OREANDA-NEWS. Each of Black Elk Energy Offshore Operations, LLC and Black Elk Energy Finance Corp. (together, the "Company") today announced the expiration of its previously announced tender offer (the "Offer") to purchase for cash all of its outstanding USD 150,000,000 aggregate principal amount of 13.75% senior secured notes due 2015 (the "Notes") and receipt of the requisite consents needed to approve the adoption of the proposed amendments to the indenture under which the Notes were issued in connection with its previously announced consent solicitation (the "Consent Solicitation"). As of the expiration of the Offer at 5:00 p.m. EST on August 13, 2014 (the "Expiration Time"), USD 11,333,000 principal amount of the Notes had been validly tendered and not withdrawn, and holders of USD 110,565,000 principal amount of the Notes, or 73.71% of the Notes, had validly consented to the Consent Solicitation and not revoked such consent.

The terms of the Offer and Consent Solicitation for the Notes are detailed in the Company's Offer to Purchase and Consent Solicitation Statement dated July 16, 2014, and in the related Letter of Transmittal and Consent to Tender and to Give Consent (referred to herein collectively as the "Offer Documents").

Upon the satisfaction or waiver of the conditions to effectiveness specified in the Offer Documents, including the closing of the previously announced sale of properties to Renaissance Offshore, LLC, (i) the Company, the guarantor and the trustee under the indenture governing the Notes will enter into a Second Supplemental Indenture in order to effect the proposed amendments to the indenture governing the Notes and (ii) all Notes validly tendered and not withdrawn at or before the Expiration Time will be accepted for payment in accordance with the terms of the Offer Documents.

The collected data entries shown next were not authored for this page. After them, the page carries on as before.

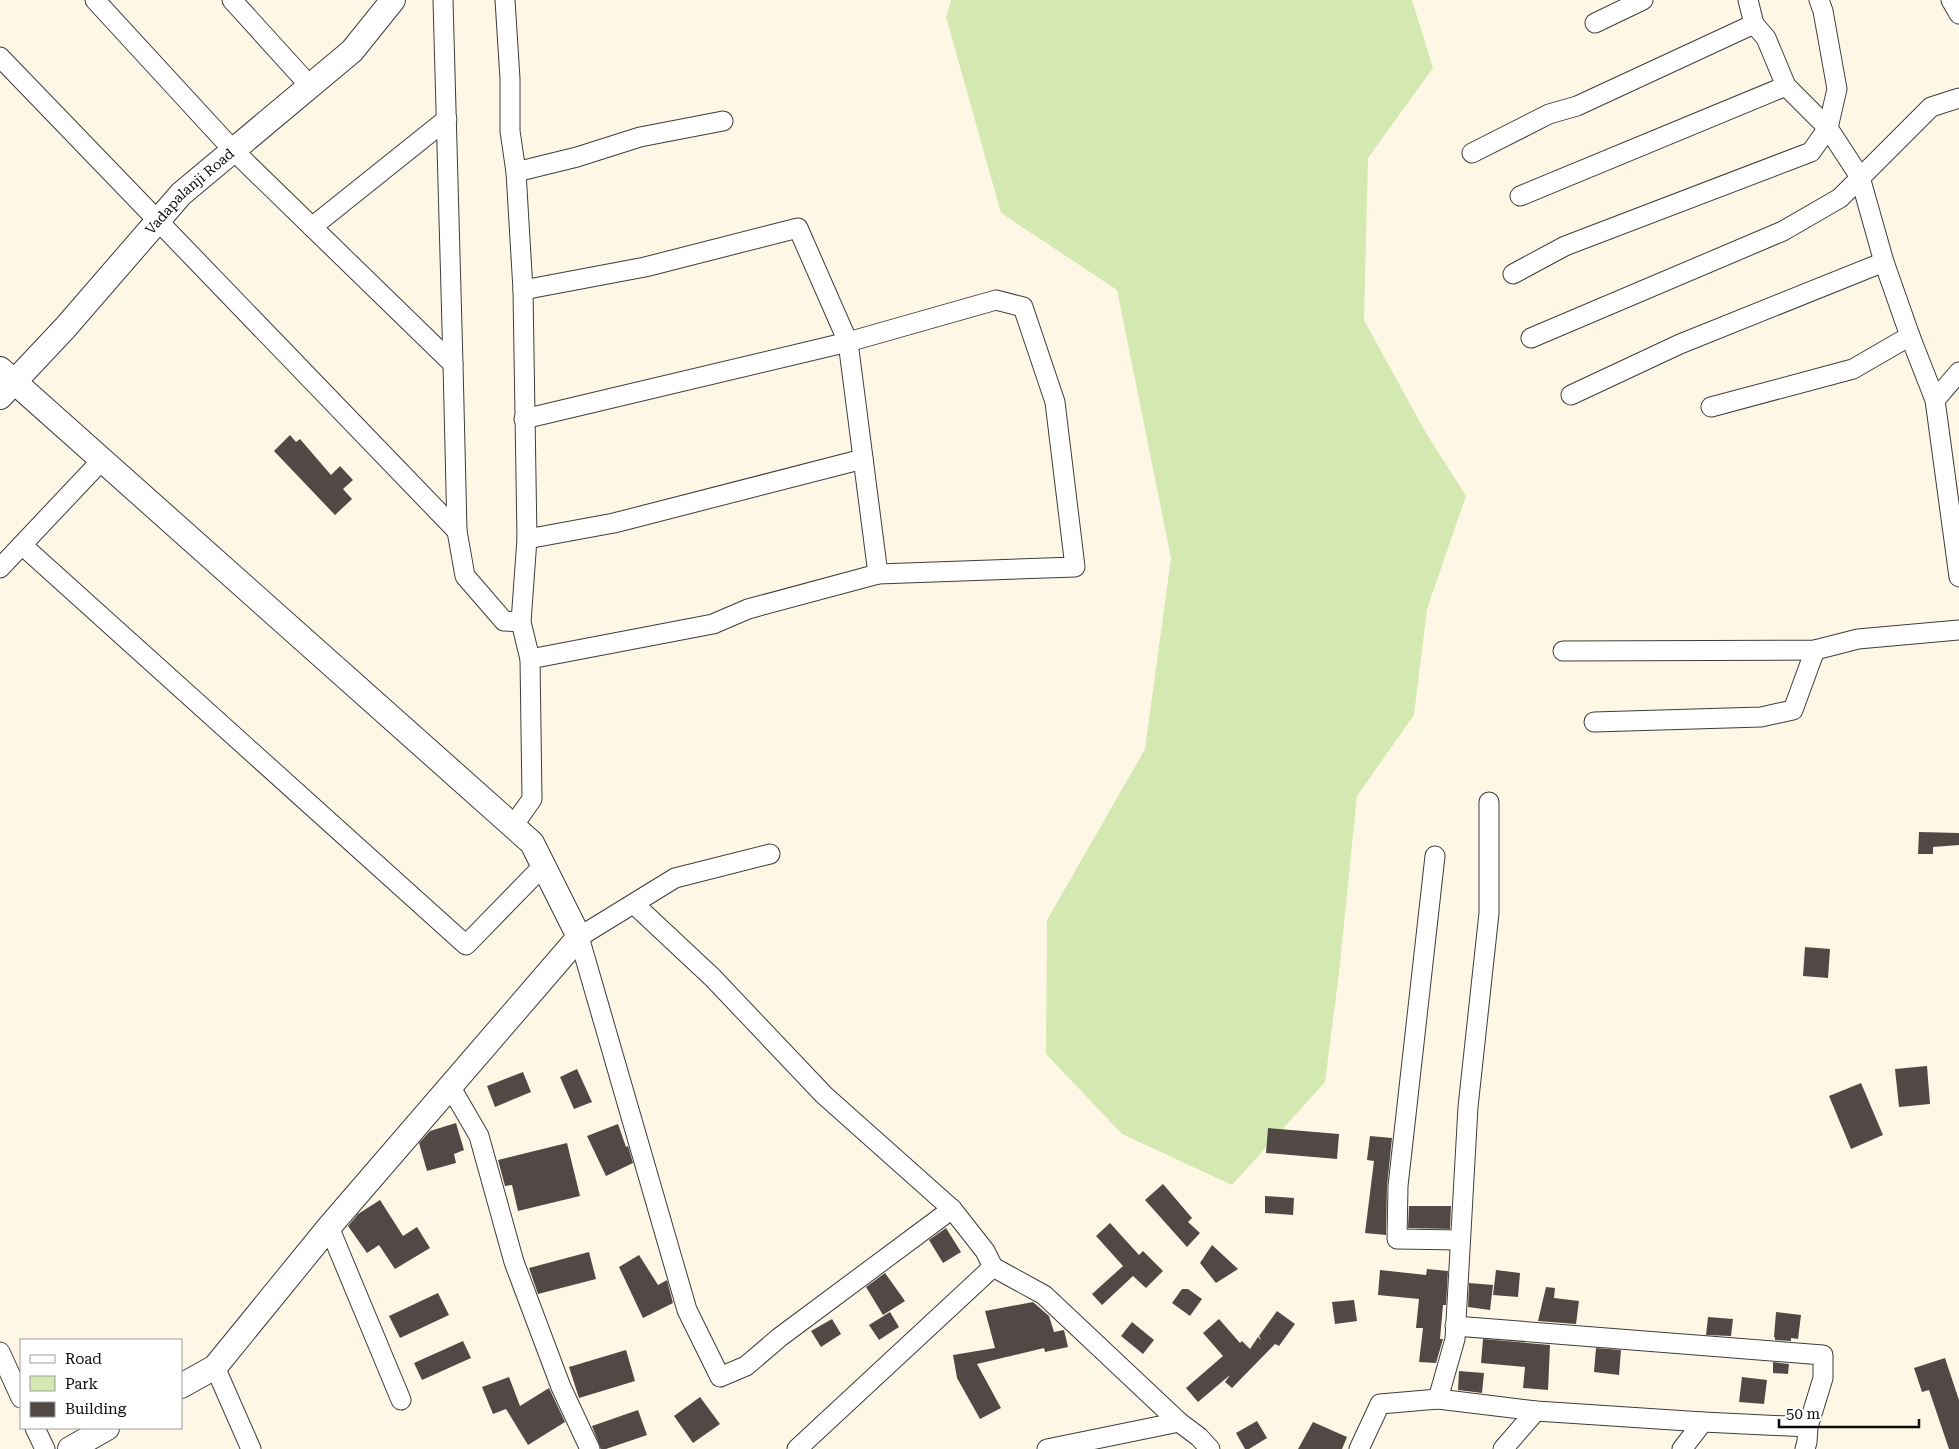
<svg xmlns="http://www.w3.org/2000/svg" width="1959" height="1449" viewBox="0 0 1959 1449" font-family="'Roboto Serif',serif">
<rect width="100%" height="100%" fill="#fff7e6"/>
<!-- green -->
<polygon fill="#d4e9b1" points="951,0 1412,0 1433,68 1368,158 1364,320 1426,433 1466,496 1427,609 1414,715 1357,796 1339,973 1325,1082 1232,1185 1122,1134 1046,1054 1047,920 1145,749 1171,558 1117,290 1001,213 946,17"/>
<!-- building -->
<g fill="#524946">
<polygon points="290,435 296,442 300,439 331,475 340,466 353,480 343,489 352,499 335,515 274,451"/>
<polygon points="1919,832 1959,833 1959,845 1933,847 1933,854 1918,854"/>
<polygon points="1805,947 1830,949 1828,978 1803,976"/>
<polygon points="1927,1066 1930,1104 1899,1107 1895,1069"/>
<polygon points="577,1069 592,1102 574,1109 560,1077"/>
<polygon points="523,1072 531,1092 495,1107 487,1086"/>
<polygon points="1861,1083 1883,1135 1851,1149 1829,1096"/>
<polygon points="456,1123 464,1150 454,1154 456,1163 427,1171 419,1143 430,1131"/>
<polygon points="618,1124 626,1147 628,1146 633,1163 606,1176 587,1136"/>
<polygon points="1268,1128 1339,1134 1337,1159 1266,1153"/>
<polygon points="1370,1136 1392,1138 1387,1186 1386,1235 1365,1233 1374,1161 1367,1160"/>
<polygon points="567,1143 580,1196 518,1211 512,1185 505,1186 498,1160"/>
<polygon points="1163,1184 1192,1218 1188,1222 1200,1233 1187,1247 1145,1200"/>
<polygon points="1265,1196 1294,1198 1293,1215 1265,1213"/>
<polygon points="380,1200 403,1236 417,1227 430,1248 395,1269 379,1245 367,1253 348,1226 358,1214"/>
<polygon points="1409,1206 1451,1206 1450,1229 1408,1228"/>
<polygon points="1110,1223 1139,1255 1143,1251 1163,1271 1146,1288 1133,1276 1102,1305 1092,1294 1123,1266 1096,1236"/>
<polygon points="946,1228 961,1252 943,1263 929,1240"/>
<polygon points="1212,1245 1238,1269 1216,1283 1200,1263"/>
<polygon points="589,1252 596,1279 538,1294 529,1268"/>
<polygon points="639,1255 658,1285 667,1280 673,1303 643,1318 619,1267"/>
<polygon points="1427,1269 1448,1271 1446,1305 1443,1305 1440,1339 1443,1339 1436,1363 1419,1362 1423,1328 1416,1328 1419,1299 1378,1295 1380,1270 1426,1275"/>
<polygon points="1496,1270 1520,1273 1518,1297 1493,1295"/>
<polygon points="885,1273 905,1301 883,1315 866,1287"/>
<polygon points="1469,1283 1493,1285 1490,1310 1468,1307"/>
<polygon points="1546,1287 1555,1288 1554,1298 1579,1301 1576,1324 1538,1321"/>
<polygon points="1182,1289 1188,1289 1202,1299 1190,1316 1172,1303"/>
<polygon points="438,1293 449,1315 400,1338 389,1316"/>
<polygon points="1354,1300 1357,1321 1335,1324 1332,1302"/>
<polygon points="1033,1302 1049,1316 1054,1332 1064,1330 1068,1347 1045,1352 1044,1348 977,1364 1001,1408 980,1419 957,1378 953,1355 995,1348 985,1311"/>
<polygon points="1277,1311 1295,1324 1279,1346 1275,1344 1232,1388 1225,1382 1230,1375 1198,1402 1186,1388 1223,1356 1203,1333 1219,1319 1240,1343 1242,1341 1250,1349 1258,1337 1261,1340 1259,1336"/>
<polygon points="890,1312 899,1327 879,1340 869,1325"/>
<polygon points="1776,1312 1801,1315 1798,1339 1791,1338 1791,1341 1775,1340 1775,1337 1774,1337"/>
<polygon points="1708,1317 1733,1319 1731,1336 1706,1335"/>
<polygon points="832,1319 841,1334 821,1347 811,1331"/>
<polygon points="1132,1322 1154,1340 1143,1354 1121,1336"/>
<polygon points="1483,1339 1550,1345 1548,1390 1523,1388 1525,1367 1481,1363"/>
<polygon points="463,1341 471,1358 422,1380 414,1363"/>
<polygon points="1596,1348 1621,1350 1619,1375 1594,1372"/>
<polygon points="626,1350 635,1381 579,1398 569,1367"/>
<polygon points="1945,1358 1959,1400 1959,1449 1949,1449 1929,1390 1922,1392 1914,1368"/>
<polygon points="1773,1362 1789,1364 1788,1374 1773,1373"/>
<polygon points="1459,1371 1484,1373 1482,1393 1458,1390"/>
<polygon points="509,1377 520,1406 549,1388 565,1422 528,1445 506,1409 493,1414 482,1387"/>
<polygon points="1742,1377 1767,1380 1764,1404 1739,1402"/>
<polygon points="700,1397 720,1424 693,1443 674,1416"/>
<polygon points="638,1410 647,1435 606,1449 601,1449 592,1426"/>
<polygon points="1257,1421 1267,1438 1249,1449 1245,1449 1236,1433"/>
<polygon points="1313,1422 1347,1437 1342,1449 1298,1449"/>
</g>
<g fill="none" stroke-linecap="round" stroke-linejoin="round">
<defs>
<g id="minor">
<polyline points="95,0 233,150 453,364 443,0"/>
<polyline points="232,0 310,86"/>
<polyline points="505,0 510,79 510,131 516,172 577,157 640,137 723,121"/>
<polyline points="1748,0 1754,24 1766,38 1786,86 1828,128 1860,177 1884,262 1910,336 1935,400 1959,577"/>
<polyline points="1951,0 1959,14"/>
<polyline points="1595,23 1643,0"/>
<polyline points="0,57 457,531 453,364"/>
<polyline points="1472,153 1549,114 1577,106 1754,24"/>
<polyline points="1520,196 1786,86"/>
<polyline points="312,227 447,119"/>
<polyline points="1513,274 1565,246 1811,152 1828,128 1837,89 1823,11 1819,0"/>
<polyline points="523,290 645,267 798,228 848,342 878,574"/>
<polyline points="1531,338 1783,231 1840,198 1931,107 1959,98"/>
<polyline points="1571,395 1680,344 1884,262"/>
<polyline points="1935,400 1959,372"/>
<polyline points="1711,407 1853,369 1910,336"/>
<polyline points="524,419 848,342 996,300 1023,307 1055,402 1075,567 878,574 748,609 713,624 530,659"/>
<polyline points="457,531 465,576 504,621 521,622"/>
<polyline points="527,539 614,523 863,459"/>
<polyline points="22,545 466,945 543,866"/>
<polyline points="0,568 102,460"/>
<polyline points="1563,651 1815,650 1858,639 1959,630"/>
<polyline points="1594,722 1761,717 1793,710 1815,650"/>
<polyline points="513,826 532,799 530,659 521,622 527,539 523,290 516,172"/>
<polyline points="770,854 675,878 579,937 687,1310 720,1377 746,1366 780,1337 952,1209"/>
<polyline points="1435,856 1398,1186 1397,1239 1460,1240"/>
<polyline points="634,904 713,978 824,1095 952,1209 985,1251 993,1267 1044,1295 1179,1422 1199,1437 1210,1449"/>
<polyline points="450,1086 479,1136 514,1262 561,1387 590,1449"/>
<polyline points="329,1227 401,1400"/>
<polyline points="1455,1326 1823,1355 1823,1378 1808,1427 1807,1442 1805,1449"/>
<polyline points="0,1352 21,1398"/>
<polyline points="215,1367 251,1449"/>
<polyline points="1438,1399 1455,1339 1468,1107 1489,913 1489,802"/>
<polyline points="35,1428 45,1449"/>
<polyline points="797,1449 993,1267"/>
<polyline points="1047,1449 1179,1422"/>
<polyline points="1359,1449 1380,1404 1438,1399 1536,1411 1703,1422 1808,1427"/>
<polyline points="1503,1449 1536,1411"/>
<polyline points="1682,1449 1703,1422"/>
</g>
<g id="tertiary">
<polyline points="0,369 532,843 579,937 329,1227 215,1367 181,1386"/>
<path id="s1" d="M0,397L65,328L181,194L352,51L393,0"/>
<polyline points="70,1449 107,1428"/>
</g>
</defs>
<!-- minor casing -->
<use href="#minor" stroke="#3d3d3d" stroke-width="21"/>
<!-- tertiary casing -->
<use href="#tertiary" stroke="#3d3d3d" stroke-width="26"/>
<!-- minor -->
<use href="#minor" stroke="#fff" stroke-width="19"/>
<!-- tertiary -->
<use href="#tertiary" stroke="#fff" stroke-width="24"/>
</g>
<g text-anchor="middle" stroke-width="5" stroke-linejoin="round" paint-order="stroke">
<!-- street labels -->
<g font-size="14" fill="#0a0a0a" stroke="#fff">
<text dy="5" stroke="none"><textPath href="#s1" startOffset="280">Vadapalanji Road</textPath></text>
</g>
</g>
<!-- legend -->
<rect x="20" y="1339" width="162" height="90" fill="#ffffff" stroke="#9d9d9d"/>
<rect x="30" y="1355" width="25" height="8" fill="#ffffff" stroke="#9d9d9d"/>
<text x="65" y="1364" font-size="15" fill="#0a0a0a">Road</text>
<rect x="30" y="1376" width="25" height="15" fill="#d4e9b1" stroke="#9d9d9d"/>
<text x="65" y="1389" font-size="15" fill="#0a0a0a">Park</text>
<rect x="30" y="1402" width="25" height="15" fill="#524946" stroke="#9d9d9d"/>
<text x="65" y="1414" font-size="15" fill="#0a0a0a">Building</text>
<!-- scale -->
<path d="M1779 1419v8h140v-8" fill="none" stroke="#0a0a0a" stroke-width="2.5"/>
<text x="1786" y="1419" font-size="15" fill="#0a0a0a" stroke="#ffffff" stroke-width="4" paint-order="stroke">50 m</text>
</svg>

The Offer and the Consent Solicitation are being made solely by means of the Offer Documents, which have been made available to the holders of Notes. Under no circumstances shall this news release constitute an offer to purchase or the solicitation of an offer to sell the Notes or any other securities of the Company or of any other person, nor shall there be any offer or sale of any Notes or other securities in any state or jurisdiction in which such an offer, solicitation, or sale would be unlawful prior to registration or qualification under the securities laws of any such jurisdiction.